Will The Star Trek: Lower Decks Crew Command Their Own Ship One Day?
A recent article on /Film argued that the characters on "Star Trek: Lower Decks" are seeing an accelerated growth arc, perhaps by mere dint of the show's 30-minute format. "Lower Decks" is downright jaunty, forcing a great deal of madcap incident into its brief runtime and comparatively reduced season lengths (each of the show's seasons run only 10 episodes, compared to 1990s "Trek" shows that ran 26). It also helps that there are only four main characters on "Lower Decks," whereas most other Trek shows hover around seven or eight. When it came to the franchise's average format, showrunners could take their time in developing characters, using entire hours to develop one small facet of only one person.
It's also notable that most of the characters that typically appear on "Trek" shows are already mature and achieved and professional when audiences meet them. Their primary concern is doing their job well, and petty anxieties have, it is presumed, already been dealt with. As such, growth arcs tend to skew long for "Trek" characters; it may take years for someone to confront a lingering prejudice or persistent phobia. In contrast, the quartet of "Lower Decks" ensigns are all young and still eager to prove themselves to their superior officers. They have a lot of character challenges yet to overcome. Their accelerated chronology allows them to grow quickly and reach catharses at a much more rapid pace.
In a 2020 interview with ComicBook.com, "Lower Decks" creator Mike McMahan — a veteran of "Rick and Morty" — addressed how the characters in "Lower Decks" were akin to Morty, and how their leeway to grow up quickly may lead to the central characters eventually making their way out of their professional ruts and commanding a starship of their own.
A ship of Mortys
McMahan gave his interview immediately after the August 6, 2020 premiere of "Lower Decks," and had to rely on the more familiar "Rick and Morty" as an analogy to describe what the new show was going to be about. McMahan understood from the start that the characters would start as amateurs, but accrue experience quickly. It also helped that Starfleet officers, even the low ranking ones, had to be eager to learn and devoted to their work. Growth, McMahan said, was going to be inevitable:
"[T]hat's the exciting thing from a linear perspective: When you're starting with these characters, they're at the bottom of the ship. And even when we're writing, it's the same thing that happened with Morty. He started off knowing nothing and being an idiot. That's not what our characters are. They start off with knowing a little bit more than Morty, but now in Rick and Morty he is more aware of these sci-fi adventures he's going on ... So it ends up becoming more complex, and the characters have to grow."

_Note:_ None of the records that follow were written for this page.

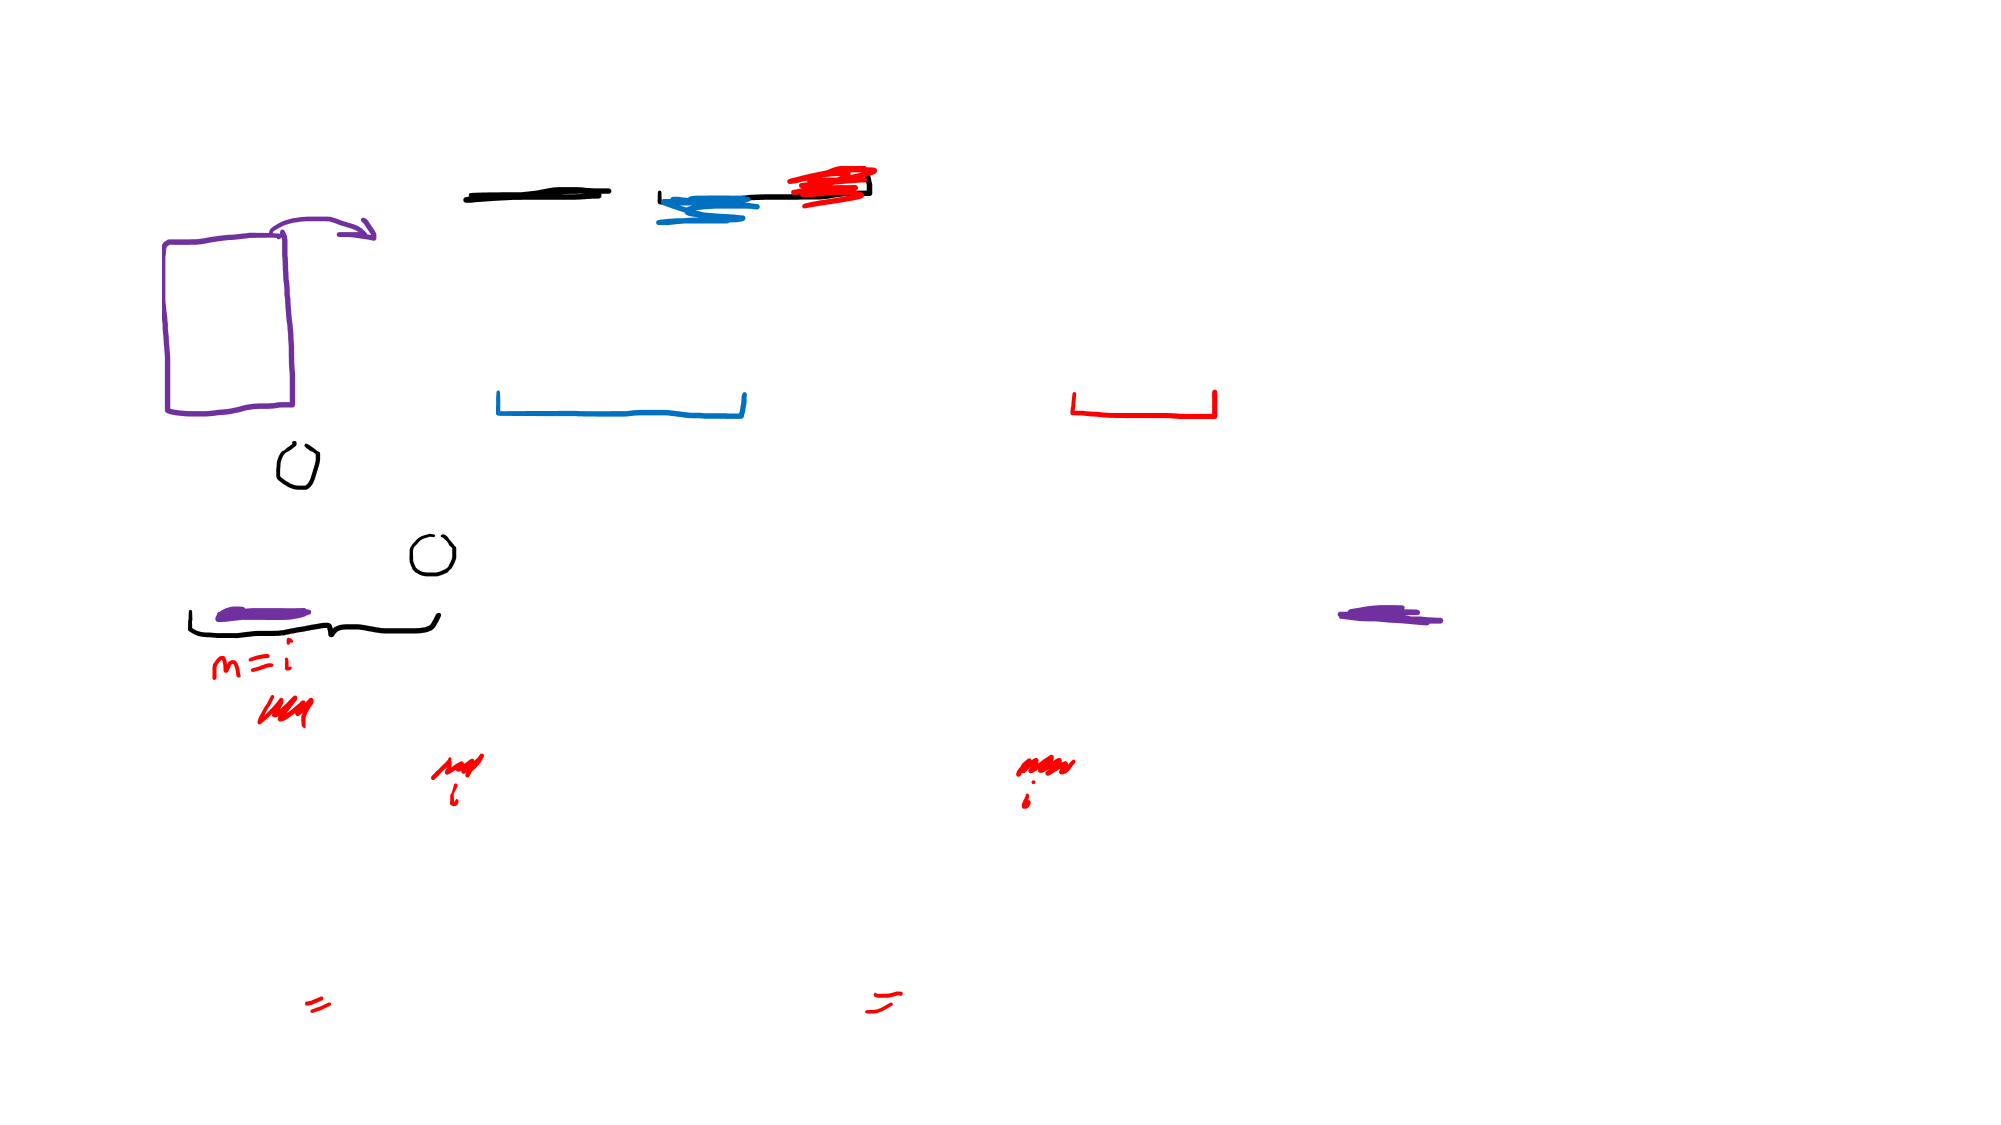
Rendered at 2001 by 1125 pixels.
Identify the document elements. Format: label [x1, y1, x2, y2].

picture [162, 166, 1452, 1023]
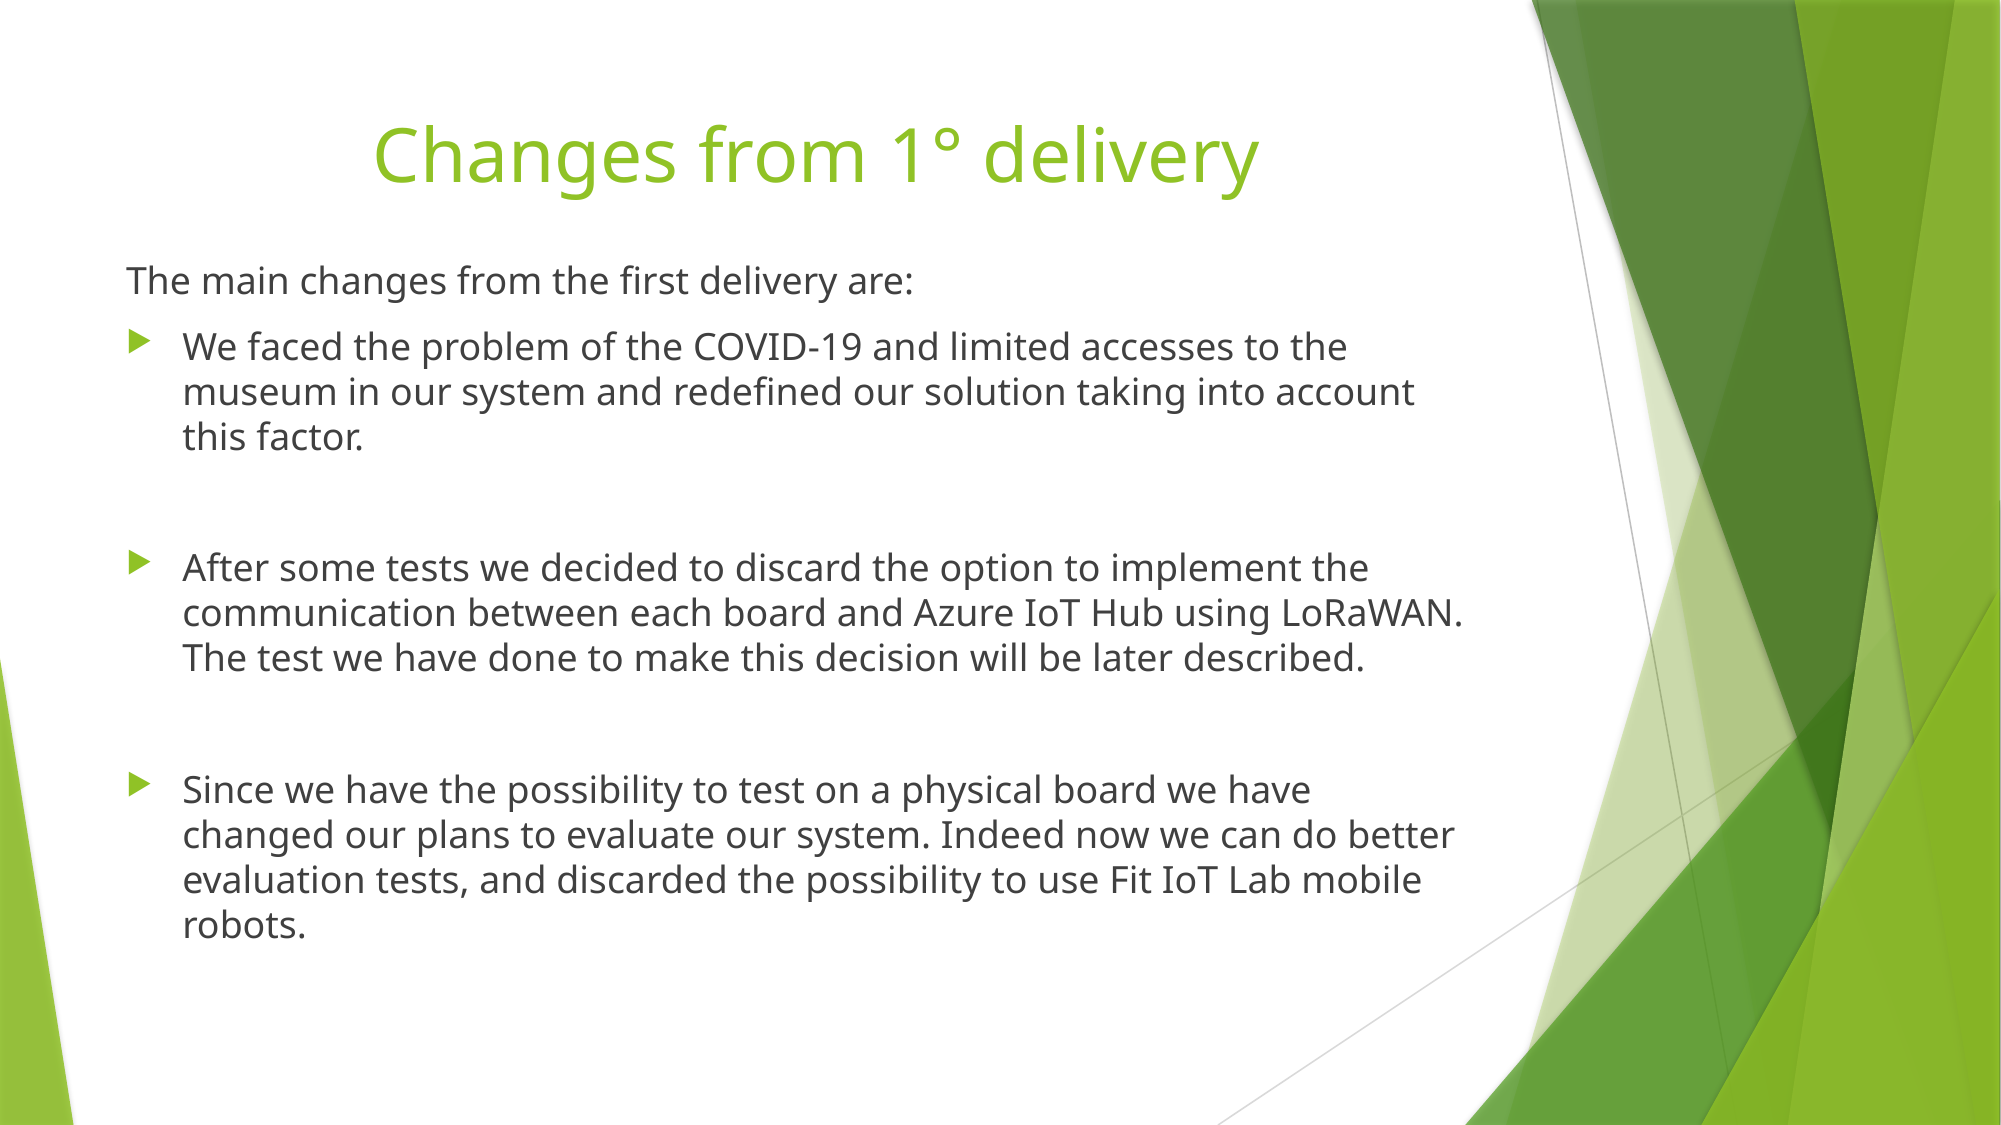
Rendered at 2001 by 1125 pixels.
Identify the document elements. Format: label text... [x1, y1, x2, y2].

title Changes from 1° delivery [111, 99, 1522, 317]
list The main changes from the first delivery are: We faced the problem of the COVID-19 and limited accesses to the museum in our system and redefined our solution taking into account this factor. After some tests we decided to discard the option to implement the communication between each board and Azure IoT Hub using LoRaWAN. The test we have done to make this decision will be later described. Since we have the possibility to test on a physical board we have changed our plans to evaluate our system. Indeed now we can do better evaluation tests, and discarded the possibility to use Fit IoT Lab mobile robots. [111, 249, 1484, 986]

Indeed, if a character's defining feature is their youth and inexperience, then it's not much of a character. Eventually, they'll be older and experienced because of the way linear time works. "Trek" sometimes presents naïve characters well, having them transform into more resolute, complicated figures (e.g. Dr. Bashir on "Deep Space Nine"). Sometimes, a character will always be defined by their comparative youth to their co-stars (e.g. Wesley Crusher on "Next Generation"), and sometimes the writers leave ensigns high and dry, never promoting them and leaving them frustratingly unable to grow (e.g. Harry Kim on "Voyager").
Riker wasn't always Riker
McMahan, as all logical Trekkies have, idly wondered as to the backstories of some of the "Star Trek" franchise's more notoriously mature characters. Occasionally, audiences will be treated to a flashback moment wherein a staid figure displays a moment of youthful indiscretion, i.e. when Kirk cheated at the Kobayashi Maru test at Starfleet Academy, or when Picard was stabbed in the back by a seven-foot Nausicaan during a bar brawl, leading to him requiring an artificial heart. "Lower Decks," incidentally named after an episode of NextGen about a quartet of random ensigns, is essentially gathering all the youthful indiscretions in one place and slowly witnessing the youths transform into Picards. In McMahan's words:
"The thing I would love the most is if we had enough seasons of this show and enough stories that you could see, where does a bridge crew come from? How do we expand on the original TNG episode of 'Lower Decks?' What if that just kept going? And what if we saw, Riker wasn't always Riker, Picard wasn't always Picard. You get a lot of those flashback episodes, but not everybody can become who they are because you get stabbed in the heart by a Nausicaan. You become who you are because of a million little things that happen on a million little days, and they all build up."
Will the lower-deckers become captains someday? Perhaps. Although one of the central gags of the show is that the main characters have pretty crappy jobs on a rinky-dink California class ship that Starfleet doesn't much care about. They may not all become the next Captain Picard, but they each have a fair shot at being the next Harry Kim.